KOCI shuts down show
A Costa Mesa radio station shut down its weekly program on medical marijuana Sunday amid concerns that the show’s host presented a one-sided view on a contentious topic, representatives said.
Not long before it was to air, the nonprofit KOCI 101.5 FM pulled the plug on “Cannabis Community,” hosted by Robert Martinez, a former marijuana dispensary owner and Army veteran. However, a station official said the show had actually been canceled a week prior.
Controversy surrounded “Cannabis Community” after a Jan. 8 broadcast from a bar owned by Costa Mesa Mayor Gary Monahan, who said on air that he supports legalizing and regulating the pot dispensaries operating in the city.

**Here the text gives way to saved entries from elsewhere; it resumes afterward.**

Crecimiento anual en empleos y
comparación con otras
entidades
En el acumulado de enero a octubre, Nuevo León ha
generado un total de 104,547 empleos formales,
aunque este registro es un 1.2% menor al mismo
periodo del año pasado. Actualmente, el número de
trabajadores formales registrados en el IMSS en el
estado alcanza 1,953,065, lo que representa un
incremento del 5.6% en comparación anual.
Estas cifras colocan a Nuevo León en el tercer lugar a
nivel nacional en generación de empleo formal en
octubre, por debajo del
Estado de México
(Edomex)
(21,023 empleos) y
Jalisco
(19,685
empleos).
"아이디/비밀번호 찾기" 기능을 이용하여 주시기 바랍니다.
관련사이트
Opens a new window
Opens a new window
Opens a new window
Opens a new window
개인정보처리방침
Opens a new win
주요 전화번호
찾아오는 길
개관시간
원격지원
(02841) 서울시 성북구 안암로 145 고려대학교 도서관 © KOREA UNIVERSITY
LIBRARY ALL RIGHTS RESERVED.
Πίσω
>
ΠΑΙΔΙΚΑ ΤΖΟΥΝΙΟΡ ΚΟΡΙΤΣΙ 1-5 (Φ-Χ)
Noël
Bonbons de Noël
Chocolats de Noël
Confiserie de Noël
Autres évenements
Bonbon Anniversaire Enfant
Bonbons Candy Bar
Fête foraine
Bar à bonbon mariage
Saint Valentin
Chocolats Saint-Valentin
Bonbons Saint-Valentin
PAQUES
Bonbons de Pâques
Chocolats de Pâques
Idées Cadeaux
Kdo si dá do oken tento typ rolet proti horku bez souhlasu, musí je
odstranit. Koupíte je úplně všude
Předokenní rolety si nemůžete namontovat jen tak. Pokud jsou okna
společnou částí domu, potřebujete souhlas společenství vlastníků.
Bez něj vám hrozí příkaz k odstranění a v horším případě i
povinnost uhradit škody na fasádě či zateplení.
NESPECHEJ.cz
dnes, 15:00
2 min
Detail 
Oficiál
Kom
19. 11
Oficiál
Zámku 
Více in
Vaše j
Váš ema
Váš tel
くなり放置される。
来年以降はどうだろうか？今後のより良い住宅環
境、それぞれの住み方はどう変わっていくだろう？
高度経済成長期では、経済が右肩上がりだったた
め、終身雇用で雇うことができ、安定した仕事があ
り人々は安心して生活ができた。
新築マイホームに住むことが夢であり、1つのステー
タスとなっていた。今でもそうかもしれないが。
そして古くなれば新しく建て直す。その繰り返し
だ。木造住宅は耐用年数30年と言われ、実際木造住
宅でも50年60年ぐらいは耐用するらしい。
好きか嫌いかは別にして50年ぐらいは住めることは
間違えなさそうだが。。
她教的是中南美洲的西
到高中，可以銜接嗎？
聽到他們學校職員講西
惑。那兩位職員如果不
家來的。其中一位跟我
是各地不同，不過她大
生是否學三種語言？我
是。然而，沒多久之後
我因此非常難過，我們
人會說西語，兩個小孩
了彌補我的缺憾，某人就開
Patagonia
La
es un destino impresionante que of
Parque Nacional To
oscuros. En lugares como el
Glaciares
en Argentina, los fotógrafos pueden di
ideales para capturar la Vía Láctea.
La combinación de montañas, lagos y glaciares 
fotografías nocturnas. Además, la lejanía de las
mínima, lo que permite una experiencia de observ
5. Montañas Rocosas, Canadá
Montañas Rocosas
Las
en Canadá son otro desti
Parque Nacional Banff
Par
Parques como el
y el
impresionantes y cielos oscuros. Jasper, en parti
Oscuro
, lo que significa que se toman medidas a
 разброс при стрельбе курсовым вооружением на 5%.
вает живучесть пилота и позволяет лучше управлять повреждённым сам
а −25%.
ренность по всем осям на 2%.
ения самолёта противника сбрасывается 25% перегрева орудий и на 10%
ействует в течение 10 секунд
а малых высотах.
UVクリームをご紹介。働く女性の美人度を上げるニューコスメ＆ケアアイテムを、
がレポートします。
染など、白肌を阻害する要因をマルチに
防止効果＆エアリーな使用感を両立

“We had a forum at Skosh Monahan’s, and now everyone’s pushing us,” KOCI attorney Barry Jorgensen said. “We decided ... we don’t want to be seen as pro-marijuana or pro-city.”
Days after the mayor’s statements, the Drug Enforcement Administration, local police and the U.S. attorney’s office raided two Costa Mesa dispensaries and sent letters to more than 30 others — including Martinez’s — with warnings that if they continued to operate, they would be targeted, too.
Federal authorities have said Monahan’s statements and the raids were not connected.
A statement attributed to Martinez sent out by a KOCI employee claims Jorgensen and KOCI Station Manager Brent Kahlen shut down “Cannabis Community” at the urging of the FBI, which received complaints from the Chamber of Commerce and city officials.
Contacted by the Daily Pilot, representatives from the FBI and the chamber denied any involvement in the issue.
Martinez did not return calls for comment.
The businesses, including Martinez’s now-closed dispensary, the Newport Mesa Patients Assn., are outlawed by city ordinances. The ordinances, however, are being challenged in court.
Jorgensen and Kahlen said no one pressured them to shut down the show, but they did say the raids on the clinics changed their thinking about the program.
“KOCI does not want to get in the middle of the fight,” Jorgensen said.
The tiny station on East 17th Street urges its hosts to give both sides of an issue.
“We’re not out to support any one entity,” Kahlen said, arguing that he asked Martinez to schedule marijuana opponents for the show. “That’s not what a nonprofit radio station is about … I don’t think it’s a community service to be one-sided.”
The Newport Mesa Patients Assn. website describes “Cannabis Community” as educational, and a chance to listen and educate others “in the truth; the undeniable effectiveness and legitimacy of medicinal cannabis.”
The show broadcast for about six months. Martinez was in the station Sunday and moments away from beginning his show when Kahlen kept him from broadcasting.
Sue Lester, a dispensary owner who was to be on Martinez’s show Sunday, said that they were told “if it continued, [KOCI] might find it difficult to renew their license with the FCC.”
The station’s Federal Communications Commission license is up for renewal in December 2013, according to the FCC website.
Kahlen called the episode a miscommunication. He said Martinez’s last show was a week earlier and didn’t know he planned on returning for another one.